The top organizationalneed is FUNDING by a substantial margin

  • This was concluded in the same way community needs were identified above.
  • The top 5 needs were as follows:
    1. Funding (esp in light of grant restrictions) (total score =149)
    2. Materials (total score = 110)
    3. Other (total score = 62)
      • Themes included:
        • Information about how to keep staff and volunteers safe and healthy
        • Support transitioning to remote/virtual work from home
        • Staff capacity
        • Mental health support for staff
    4. Informational support (total score = 62)
    5. Education support (total score = 56)

The top organizational asset is OTHER. The next top asset is COMMUNICATIONS EXPERIENCE. *Note that most new responses did not answer this Q.

  • This was concluded by calculating the number of times an asset was endorsed and the percent of respondents who selected it.
  • The top 4 assets were as follows:
    1. Other (n=20)
      • Themes included:
        • Caregiver support
        • Basic needs (A/Cs, prescription medication support, utility assistance)
        • Networking capacity
        • Communications expertise (n=16, 29%)
    2. Policy making or advocacy expertise (n=16)
    3. Volunteers (n=12)

One of the first things the COVID-19 Regional Response Team (RRT) did after forming was begin the process of assessing the needs and assets of the organizations represented and the communities they served. This survey was one way of doing so. It was fielded from March 30th to April 21st via the Regional Response Team leads, who pushed the survey out to their networks. In addition, some organizations had data they had already collected on community and organizational needs, which a small team of research assistants “translated” into the RRT survey where possible.

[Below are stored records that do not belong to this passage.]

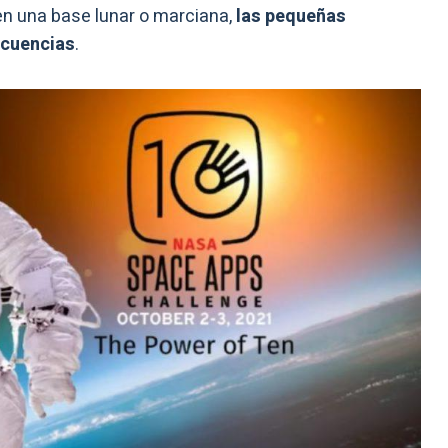
en una base lunar o marciana,
las pequeñas
ecuencias
.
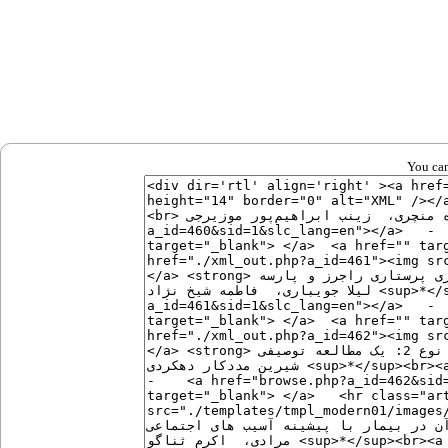
You can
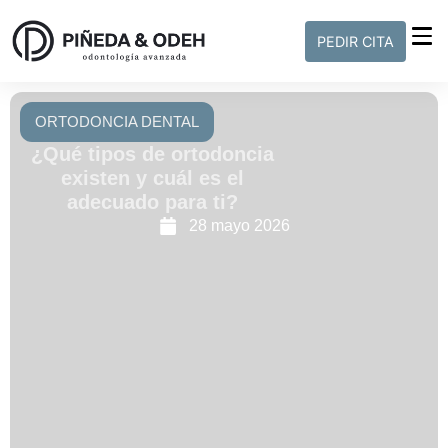
PEDIR CITA
ORTODONCIA DENTAL
¿Qué tipos de ortodoncia
existen y cuál es el
adecuado para ti?
28 mayo 2026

How are these data being used by the RRT?

The results of this survey are being used to inform the RRT’s strategy and recommendations in terms of where, how, and why resources are allocated.

Why are several columns of data missing for some organizations?

Organizations were not required to respond to any of the questions, so they might have skipped some. Additionally, as mentioned above, to make the best use of data previously collected by other organizations, we took that data and entered it into our survey as much as possible. However, there were some questions that we asked that the source surveys did not ask, resulting in empty cells and missing data.

Can I use this data?

Sure! Please just reference the COVID-19 Regional Response Team if you do so.